The EEOC attempted an informal resolution of the dispute between the parties. However, conciliation attempts failed when the City would not come to the table, and the EEOC referred the charge to the DOJ, a standard procedure when an EEOC charge is brought against a public employer. The DOJ then filed a lawsuit against the City which the Vulcan Society and CCR have since become a party of.
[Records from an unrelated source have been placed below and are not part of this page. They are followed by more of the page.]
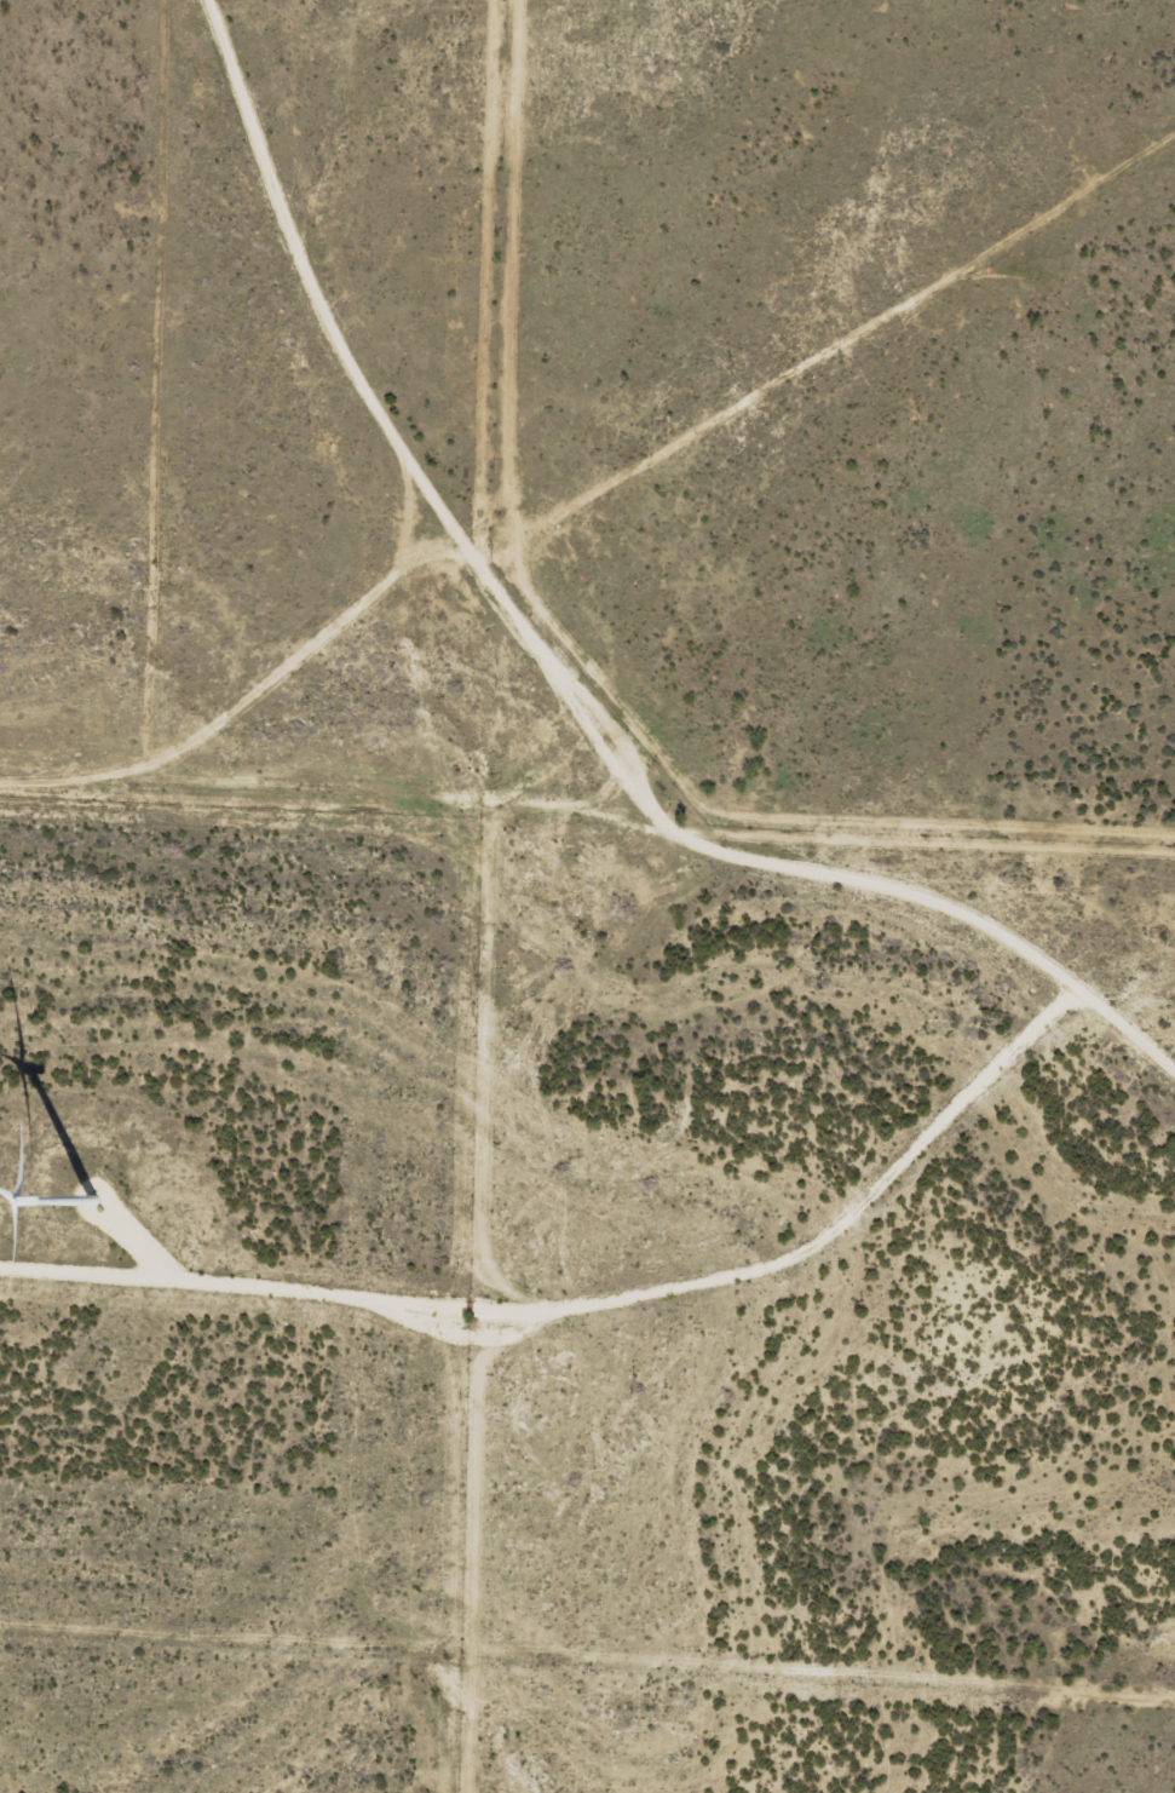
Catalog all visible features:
road: (309, 282)
road: (282, 658)
road: (329, 821)
road: (770, 864)
wind turbine: (105, 1190)
road: (593, 1303)
road: (451, 1558)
When the first EEOC charge was filed in 2002, New York City’s fire department was 2.9 percent Black. The numbers have not changed at all since then, despite the fact that the City has had five years to try to remedy the problem. As of March 2007, the FDNY included 335 Black firefighters out of a total of approximately 11,500 firefighters, still barely more than 2.9 percent. New York City as a whole, by comparison, is 27 percent Black.
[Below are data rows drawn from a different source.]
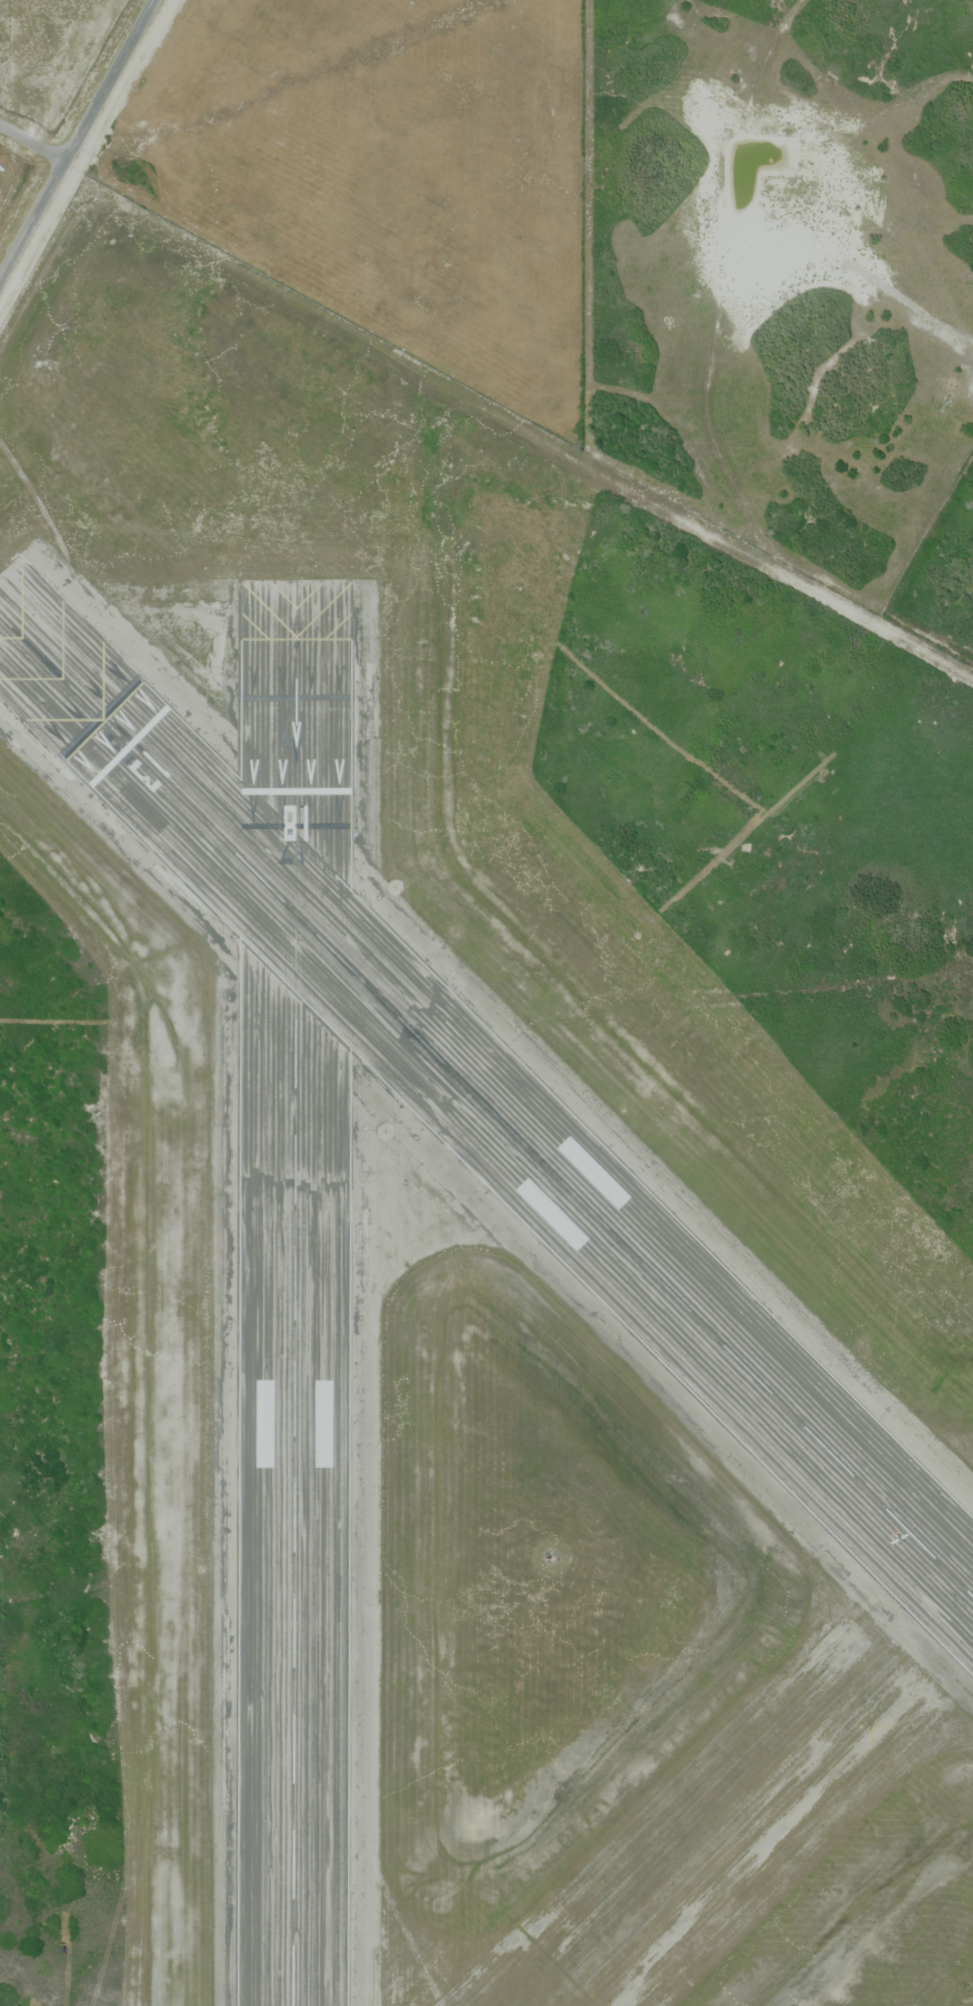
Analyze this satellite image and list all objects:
road: (78, 141)
road: (31, 153)
airport runway: (552, 1171)
airport: (461, 1199)
airport runway: (296, 1397)

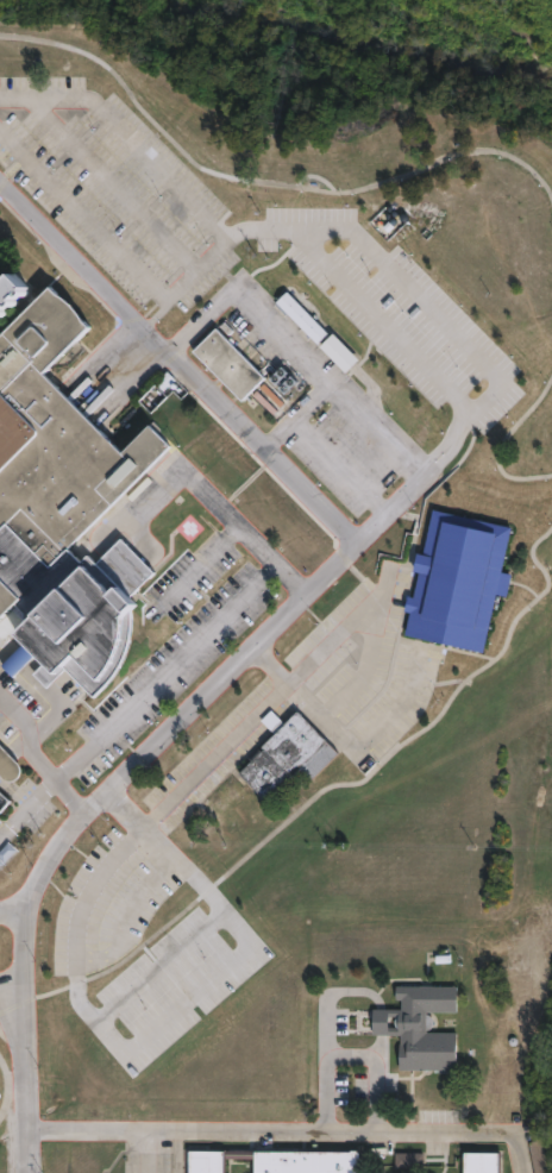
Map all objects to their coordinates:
road: (128, 135)
road: (14, 167)
road: (115, 180)
road: (272, 185)
road: (82, 211)
building: (383, 222)
road: (427, 307)
road: (380, 311)
building: (299, 317)
road: (285, 340)
building: (230, 367)
road: (375, 433)
road: (500, 440)
road: (342, 466)
building: (61, 499)
road: (217, 511)
helipad: (187, 527)
road: (358, 550)
road: (202, 566)
building: (455, 580)
road: (384, 624)
road: (47, 692)
road: (135, 698)
road: (10, 725)
road: (344, 732)
road: (232, 737)
road: (13, 742)
road: (3, 751)
building: (284, 758)
building: (9, 764)
road: (52, 777)
road: (320, 793)
building: (220, 802)
building: (4, 803)
building: (245, 817)
road: (141, 895)
road: (103, 954)
road: (20, 961)
road: (162, 963)
road: (171, 1017)
building: (413, 1027)
road: (348, 1055)
road: (21, 1068)
road: (7, 1086)
building: (1, 1095)
road: (266, 1132)
building: (408, 1159)
building: (270, 1161)
building: (478, 1162)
New York City also has the least diverse fire department of any major city in America – only 7.4 percent Black and Latino. Fifty-seven percent of Los Angeles’ firefighters, 51 percent of Philadelphia’s, and 40 percent of Boston’s are people of color. The fire departments are 30 percent Black in Baltimore and 23 percent Black in Chicago.

The central issue in the case is whether the skills measured by the FDNY’s written exam have any relationship to skills necessary to be a good firefighter – the EEOC and DOJ have concluded that they do not. CCR contends that there is no reason the City should be using this test to hire firefighters and that continuing to use it is against the law.

The DOJ and CCR are seeking relief for Black and Latino candidates who were not hired or whose hiring was delayed because of the use of the written tests given in 1999 and 2002, scores from which were used to rank candidates for hiring. Because this test, which has no valid relationship to job skills, has a disparate impact on Blacks and Latinos, its use by the FDNY is illegal under Title VII. Remedies will be decided by the court, but CCR believes they will include forcing the FDNY to hire affected Black and Latino candidates and give them back pay and retroactive seniority.

Timeline

On April 9, 2002, the Vulcan Society filed a federal EEOC complaint against the New York City Fire Department, charging the FDNY with discriminatory hiring practices.

In August 2002, the Center for Constitutional Rights filed EEOC charges on behalf of the Vulcan Society and served as adjudicatory in this case.

On February 23, 2005, CCR filed a second EEOC charge on behalf of three Black firefighter applicants, Marcus Haywood, Candido Nunez and Roger Gregg.

On November 29, 2005, the EEOC issued a determination in favor of the individual firefighter applicants, stating that “the difference in pass/fail rates is highly statistically significant.” The determination went on to say, “the test’s impact on those who passed shows that the distribution of Blacks by scoring band is the opposite of the distribution of whites … the higher the score, the smaller the proportion of Blacks. … 2.6 percent of the top scoring band was Black, while 86.5 percent of it was white.”

On May 21, 2007, the Department of Justice filed a lawsuit in the U.S. District Court for the Eastern District of New York, United States of America v. City of New York, against the City of New York.

On July 11, 2007, the Uniformed Firefighters Association (UFA) intervened in the DOJ lawsuit on the side of the city.

On July 17, 2007, CCR filed to intervene in the DOJ lawsuit on behalf of the Vulcan Society and Messrs. Haywood, Nunez and Gregg

On September 5, 2007, the United States District Court for the Eastern District of New York granted the motion to intervene.

On September 25, 2007, The Vulcans and the three individuals officially intervened as plaintiffs in the lawsuit.

On April 25, 2008, The vulcans and the individual plaintiffs filed a motion for class certification.

On February 23, 2009, The Vulcans, the individual plaintiffs and the DOJ moved for summary judgement.

On March 19, 2009, oral argument on the summary judgment motions and the Vulcans and individual plaintiffs’ motion to certify a class was held before United States District Judge Nicholas Garaufis at the United States District Courthouse in Brooklyn.

On May 11, 2009, the United States District Court certified the case as a class action with the Vulcan Society as class representatives.